Der Weg ist gut beschrieben und angelegt. Flotten Schrittes gehe ich die Kehren hoch. Die Aussichten sind prächtig, El Capitan und viele andere geschliffene Granitwände türmen sich auf. Erinnerungen an die Zentralschweiz kommen hoch. Fast habe ich ein Gefühl, dass ich dort gerne wäre. Das dauert aber nur kurz. Nach einer Biegung dann ein eigenartiger Geruch. Ich denke, dass könnte ein Bär sein: “Wenn du ihn riechst, dann weisst du sofort, dass das ein Bär ist”, meinte eine Bekannte in Anchorage. Ich hole den “Bär” ein, und es sind drei Jugendliche, die sich da hinaufquälen. Ich grüße freundlich und bald sehen sie nurmehr meine Waden von hinten. Der Marsch wird noch unterhaltsamer. Bald bemerke ich einen jungen Burschen mit Wanderstöcken hinter mir. Recht ungewöhnlich für einen Amerikaner. Er läuft flott und bald sind wir in einem unausgesprochenen Wettkampf. An einer Biegung lasse ich ihn vor, und er grüßt mit der Bemerkung, dass wir ordentlich Tempo machen. Ich kann sein Rasierwasser nicht riechen, also überhole ich wieder. Er lässt nicht locker, klebt wie ein Kaugummi an meiner Sohle, räuspert und spuckt aber in einem intensiven Intervall. Ich schnaufe nicht mal, aber schon aus Stolz. Nach nicht einmal eineinhalb Stunden haben wir die 7,7 Kilometer und 800 Meter Steigung hinter uns gebracht. Am Glacier Point trennen sich unsere Wege, und ich lege mich mal kurz auf einen warmen, runden Granitblock. Die Aussicht auf den Dome ist überwältigend, die Massen am Glacier Point weniger: da hier von der anderen Seite auch eine Straße hinaufführt, ist hier Zirkus. Ich ziehe mit weiter auf einen Felsen zurück, sodass ich auch die deutsche Sprache nicht mehr hören muss.

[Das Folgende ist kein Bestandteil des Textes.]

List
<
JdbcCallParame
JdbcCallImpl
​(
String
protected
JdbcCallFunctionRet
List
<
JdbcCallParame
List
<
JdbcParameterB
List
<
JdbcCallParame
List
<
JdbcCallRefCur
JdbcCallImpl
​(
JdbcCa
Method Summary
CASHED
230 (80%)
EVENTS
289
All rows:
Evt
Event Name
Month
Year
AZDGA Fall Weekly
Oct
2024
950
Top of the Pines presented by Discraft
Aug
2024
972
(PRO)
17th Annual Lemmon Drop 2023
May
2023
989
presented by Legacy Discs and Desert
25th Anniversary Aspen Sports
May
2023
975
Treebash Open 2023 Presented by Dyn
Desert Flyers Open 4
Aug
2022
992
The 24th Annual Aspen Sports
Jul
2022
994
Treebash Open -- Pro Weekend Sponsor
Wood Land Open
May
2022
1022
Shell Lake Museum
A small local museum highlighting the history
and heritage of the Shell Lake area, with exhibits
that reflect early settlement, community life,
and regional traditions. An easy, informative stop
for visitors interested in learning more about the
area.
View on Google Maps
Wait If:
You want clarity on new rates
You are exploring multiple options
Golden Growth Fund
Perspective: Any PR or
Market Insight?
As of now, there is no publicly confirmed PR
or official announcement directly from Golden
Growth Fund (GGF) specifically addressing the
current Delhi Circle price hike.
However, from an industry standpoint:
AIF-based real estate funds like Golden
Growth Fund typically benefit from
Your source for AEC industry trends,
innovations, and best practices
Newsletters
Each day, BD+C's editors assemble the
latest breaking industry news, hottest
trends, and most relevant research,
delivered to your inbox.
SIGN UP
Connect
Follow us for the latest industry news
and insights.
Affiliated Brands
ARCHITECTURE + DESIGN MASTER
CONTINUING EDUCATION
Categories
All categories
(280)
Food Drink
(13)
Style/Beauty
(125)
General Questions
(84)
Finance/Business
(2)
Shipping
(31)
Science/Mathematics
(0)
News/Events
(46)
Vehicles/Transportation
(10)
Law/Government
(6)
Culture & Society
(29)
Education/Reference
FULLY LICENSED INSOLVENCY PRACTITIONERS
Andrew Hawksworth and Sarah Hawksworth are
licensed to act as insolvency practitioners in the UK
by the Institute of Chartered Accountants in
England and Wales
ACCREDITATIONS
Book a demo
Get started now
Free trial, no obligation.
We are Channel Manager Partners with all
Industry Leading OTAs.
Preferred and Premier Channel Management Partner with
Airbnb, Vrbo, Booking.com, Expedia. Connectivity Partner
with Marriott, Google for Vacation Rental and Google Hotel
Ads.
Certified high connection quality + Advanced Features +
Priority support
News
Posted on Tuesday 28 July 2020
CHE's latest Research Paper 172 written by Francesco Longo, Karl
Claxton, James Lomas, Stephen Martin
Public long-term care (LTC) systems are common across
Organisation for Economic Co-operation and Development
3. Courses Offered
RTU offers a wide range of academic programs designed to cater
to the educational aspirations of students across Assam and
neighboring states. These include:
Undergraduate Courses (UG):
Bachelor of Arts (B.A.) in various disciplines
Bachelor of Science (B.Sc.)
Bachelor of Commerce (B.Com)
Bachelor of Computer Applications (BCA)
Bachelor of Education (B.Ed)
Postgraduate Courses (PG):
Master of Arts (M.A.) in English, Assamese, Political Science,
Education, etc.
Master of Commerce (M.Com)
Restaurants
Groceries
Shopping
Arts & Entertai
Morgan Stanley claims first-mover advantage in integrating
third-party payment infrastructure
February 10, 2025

Ein ordentlicher Schluck aus meiner Feldflasche, ein paar Kekse, und schon springe ich über den Felsen in den Wald und zurück auf den Pfad ins Tal. Es kommen mir einige Wanderer entgegen, meist Pärchen, von denen das Mädel eher sauer dreinschaut. Dann sehe ich auch eine Verwandte von Conchita Wurst. Das erheitert mich ein wenig, mein Tempo ist aber dennoch mäßig, ich brauche fast eine Stunde abwärts. Den Trost liefert das kalte Wasser des Meced River. Fast wie in Cortina d’Ampezzo. Das Kneippbad tut gut, und ich wage mich zwecks Kommunikation in die Curry Village, und fahre dann bald wieder hinaus, aus dem Tal der Kletterträume. Wer weiss, wann man hierher wieder zurückkehrt, mit ganz anderen Ambitionen, und mit meinem Seilpartner.